What the task asks. Rewrite the Azure IoT connection guide between "The very first" and "sending data locally.", inclusive, putting "server" in place of "cloud".

Passage given.
------------------------------
Connect your device to Azure IoT

The very first step to enable is to connect your device to the cloud.

  • This is a 10 minutes operation to be done only once.
  • It establishes a permanent connection from your device to the cloud end-point.
  • This connection is secure (encrypted over TLS), and the two peers are identified by x509 certificates.
  • Sending data to the cloud will then be as simple as sending data locally.

The focus is here on connecting the device to Azure IoT. See this tutorial, if you want to connect Cumulocity IoT instead.

Before you try to connect your device to Azure IoT, you need:

You can now use tedge command to:

Create the certificate

The tedge cert create command creates a self-signed certificate which can be used for testing purpose.

A single argument is required: an identifier for the device. This identifier will be used to uniquely identify your devices among others in your cloud tenant. This identifier will be also used as the Common Name (CN) of the certificate. Indeed, this certificate aims to authenticate that this device is the device with that identity.
------------------------------
Extracted data.

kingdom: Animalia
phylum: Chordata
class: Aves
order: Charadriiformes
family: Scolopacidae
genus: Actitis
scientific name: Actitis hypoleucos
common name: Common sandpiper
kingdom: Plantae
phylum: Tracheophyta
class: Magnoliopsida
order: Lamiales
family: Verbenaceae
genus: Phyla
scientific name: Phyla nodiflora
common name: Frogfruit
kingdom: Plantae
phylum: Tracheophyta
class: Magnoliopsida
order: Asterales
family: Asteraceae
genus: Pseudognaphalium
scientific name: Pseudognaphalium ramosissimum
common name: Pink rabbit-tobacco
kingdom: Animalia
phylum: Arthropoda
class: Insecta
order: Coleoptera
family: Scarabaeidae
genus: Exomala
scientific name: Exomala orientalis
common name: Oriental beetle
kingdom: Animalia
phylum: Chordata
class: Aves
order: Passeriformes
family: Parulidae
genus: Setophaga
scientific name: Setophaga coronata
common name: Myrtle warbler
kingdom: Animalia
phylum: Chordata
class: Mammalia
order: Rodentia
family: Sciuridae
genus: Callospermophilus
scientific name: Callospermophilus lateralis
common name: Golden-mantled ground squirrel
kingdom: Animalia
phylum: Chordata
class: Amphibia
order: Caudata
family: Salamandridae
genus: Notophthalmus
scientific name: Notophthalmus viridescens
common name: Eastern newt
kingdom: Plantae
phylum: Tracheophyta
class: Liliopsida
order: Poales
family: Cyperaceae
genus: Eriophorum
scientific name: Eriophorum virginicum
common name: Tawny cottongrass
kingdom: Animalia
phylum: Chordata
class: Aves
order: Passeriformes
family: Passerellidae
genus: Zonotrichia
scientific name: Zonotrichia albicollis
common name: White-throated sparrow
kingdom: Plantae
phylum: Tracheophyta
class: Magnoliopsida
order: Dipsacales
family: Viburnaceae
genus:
------------------------------
Answer to this task.
The very first step to enable is to connect your device to the server.

  • This is a 10 minutes operation to be done only once.
  • It establishes a permanent connection from your device to the server end-point.
  • This connection is secure (encrypted over TLS), and the two peers are identified by x509 certificates.
  • Sending data to the server will then be as simple as sending data locally.